Estratto del testo:
=======

Lamberto Garzia merita di entrare di diritto tra i più autentici poeti dei nostri giorni: coltissimo, inventore del premio per inediti Ossi di seppia, Garzia è anche il meno libresco degli uomini, nomade, nuotatore, trasgressivo, ispirato, aperto al mondo come pochi. Il suo Autoritratto con rosa gialla (Interno Libri Edizioni, pagg. 231, euro 18) raccoglie poesie dell'ultimo trentennio a partire da quella Chanson di Cavaliere che me lo rivelò tanti anni fa.
Il libro si apre con un poemetto epico per frammenti in cui lui, cavaliere con il senso dell'onore e del nulla, si trova a duellare con uno sfidante che non è più il drago dell'infanzia, ma una entità indefinibile come una malattia dell'essere, in un duello che ha come padrini la sabbia e il vento. La vena epica e metafisica continua nei versi successivi dove la sua anima fantasma abita un villaggio californiano preso dalla febbre dell'oro. Una fortissima intensità lirica è invece la qualità rara e mirabile dei versi di Invocazione corale antica e di Antiche invocazioni d'amore. Il tono salmodiante è tra quello verticale, austero del teatro greco e quello orizzontale e carnale dell'ultimo Whitman. Qualcosa di cosmico percorre questi frammenti, che un abilissimo gioco di rimandi inanella in maniera elicoidale, dove si inseguono atomi d'oro, di purezza, di vita, di luce, di colore, dell'origine, dell'essenza, dell'eterno segreto: atomi che dalla materia portano all'energia immateriale primaria, quella dell'amore.

=======

I dati:
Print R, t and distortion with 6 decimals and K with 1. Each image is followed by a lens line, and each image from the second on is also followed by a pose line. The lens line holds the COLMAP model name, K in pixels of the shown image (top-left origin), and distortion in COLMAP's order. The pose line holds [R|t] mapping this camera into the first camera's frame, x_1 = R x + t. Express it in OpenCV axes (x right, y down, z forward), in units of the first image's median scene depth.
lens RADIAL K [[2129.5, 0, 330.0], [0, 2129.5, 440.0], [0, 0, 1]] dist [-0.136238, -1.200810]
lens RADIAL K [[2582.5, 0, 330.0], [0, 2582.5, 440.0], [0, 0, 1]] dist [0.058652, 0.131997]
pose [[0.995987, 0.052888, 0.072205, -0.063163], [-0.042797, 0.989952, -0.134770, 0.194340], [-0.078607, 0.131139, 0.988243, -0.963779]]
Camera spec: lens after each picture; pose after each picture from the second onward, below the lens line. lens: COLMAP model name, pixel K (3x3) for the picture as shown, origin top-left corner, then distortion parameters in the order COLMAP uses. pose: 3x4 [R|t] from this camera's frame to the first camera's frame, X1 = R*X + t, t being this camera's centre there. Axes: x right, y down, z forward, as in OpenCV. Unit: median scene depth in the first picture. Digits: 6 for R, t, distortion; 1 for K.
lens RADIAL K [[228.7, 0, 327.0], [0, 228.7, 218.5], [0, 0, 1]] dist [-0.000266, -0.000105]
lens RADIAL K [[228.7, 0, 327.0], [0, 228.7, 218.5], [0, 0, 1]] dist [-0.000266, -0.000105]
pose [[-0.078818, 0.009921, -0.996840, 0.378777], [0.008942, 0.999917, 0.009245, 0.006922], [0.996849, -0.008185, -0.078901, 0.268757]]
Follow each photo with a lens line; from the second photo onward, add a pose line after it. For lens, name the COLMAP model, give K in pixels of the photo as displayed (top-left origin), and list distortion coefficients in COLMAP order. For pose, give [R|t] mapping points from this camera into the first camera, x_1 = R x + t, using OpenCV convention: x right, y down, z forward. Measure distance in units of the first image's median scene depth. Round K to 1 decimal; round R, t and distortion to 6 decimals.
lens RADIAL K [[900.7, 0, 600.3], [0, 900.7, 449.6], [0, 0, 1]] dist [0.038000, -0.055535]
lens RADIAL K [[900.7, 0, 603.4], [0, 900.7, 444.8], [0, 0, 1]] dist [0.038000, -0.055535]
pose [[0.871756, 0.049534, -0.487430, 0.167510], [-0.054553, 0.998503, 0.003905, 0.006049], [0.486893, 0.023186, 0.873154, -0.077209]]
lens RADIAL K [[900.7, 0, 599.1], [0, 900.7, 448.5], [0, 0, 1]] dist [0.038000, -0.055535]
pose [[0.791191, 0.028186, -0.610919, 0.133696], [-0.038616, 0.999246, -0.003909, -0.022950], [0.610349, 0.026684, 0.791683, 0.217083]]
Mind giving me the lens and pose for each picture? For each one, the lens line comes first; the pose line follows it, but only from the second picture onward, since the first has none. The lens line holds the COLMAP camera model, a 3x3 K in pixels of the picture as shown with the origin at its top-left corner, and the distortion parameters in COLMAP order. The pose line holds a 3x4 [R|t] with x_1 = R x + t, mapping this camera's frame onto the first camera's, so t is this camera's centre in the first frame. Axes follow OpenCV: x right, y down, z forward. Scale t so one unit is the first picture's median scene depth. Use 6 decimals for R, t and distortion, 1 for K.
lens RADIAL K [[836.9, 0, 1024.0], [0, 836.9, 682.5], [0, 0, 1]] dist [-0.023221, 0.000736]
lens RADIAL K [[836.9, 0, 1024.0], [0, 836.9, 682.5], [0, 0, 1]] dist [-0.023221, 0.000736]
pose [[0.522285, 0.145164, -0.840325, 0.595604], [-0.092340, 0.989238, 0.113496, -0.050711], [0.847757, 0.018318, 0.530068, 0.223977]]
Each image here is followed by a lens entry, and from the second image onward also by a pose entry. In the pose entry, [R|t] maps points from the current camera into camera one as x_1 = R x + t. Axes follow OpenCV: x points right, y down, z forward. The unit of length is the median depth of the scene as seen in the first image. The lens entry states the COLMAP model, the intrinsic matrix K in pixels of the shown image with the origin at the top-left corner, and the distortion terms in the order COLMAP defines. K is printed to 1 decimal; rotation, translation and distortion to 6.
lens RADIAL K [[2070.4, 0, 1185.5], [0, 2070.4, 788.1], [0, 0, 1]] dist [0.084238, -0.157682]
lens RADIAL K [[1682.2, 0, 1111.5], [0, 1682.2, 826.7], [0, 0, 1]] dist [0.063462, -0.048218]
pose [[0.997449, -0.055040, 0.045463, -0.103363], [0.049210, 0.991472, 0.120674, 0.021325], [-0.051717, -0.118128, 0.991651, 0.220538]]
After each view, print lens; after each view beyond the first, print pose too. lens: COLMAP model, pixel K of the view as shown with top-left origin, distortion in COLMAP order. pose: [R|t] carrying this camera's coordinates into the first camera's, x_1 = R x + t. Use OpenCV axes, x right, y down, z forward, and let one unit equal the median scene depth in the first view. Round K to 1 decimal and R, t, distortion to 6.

=======

Elenco attività:
**a.** Secondo il testo, quale premio ha inventato Lamberto Garzia?
**b.** Ricopia dal testo il passo compreso tra "Lamberto Garzia merita" e "tanti anni fa.", inclusi.
I record qui riportati non sono necessari.

Soluzioni:
**a.** Il premio per inediti Ossi di seppia.

**b.**
Lamberto Garzia merita di entrare di diritto tra i più autentici poeti dei nostri giorni: coltissimo, inventore del premio per inediti Ossi di seppia, Garzia è anche il meno libresco degli uomini, nomade, nuotatore, trasgressivo, ispirato, aperto al mondo come pochi. Il suo Autoritratto con rosa gialla (Interno Libri Edizioni, pagg. 231, euro 18) raccoglie poesie dell'ultimo trentennio a partire da quella Chanson di Cavaliere che me lo rivelò tanti anni fa.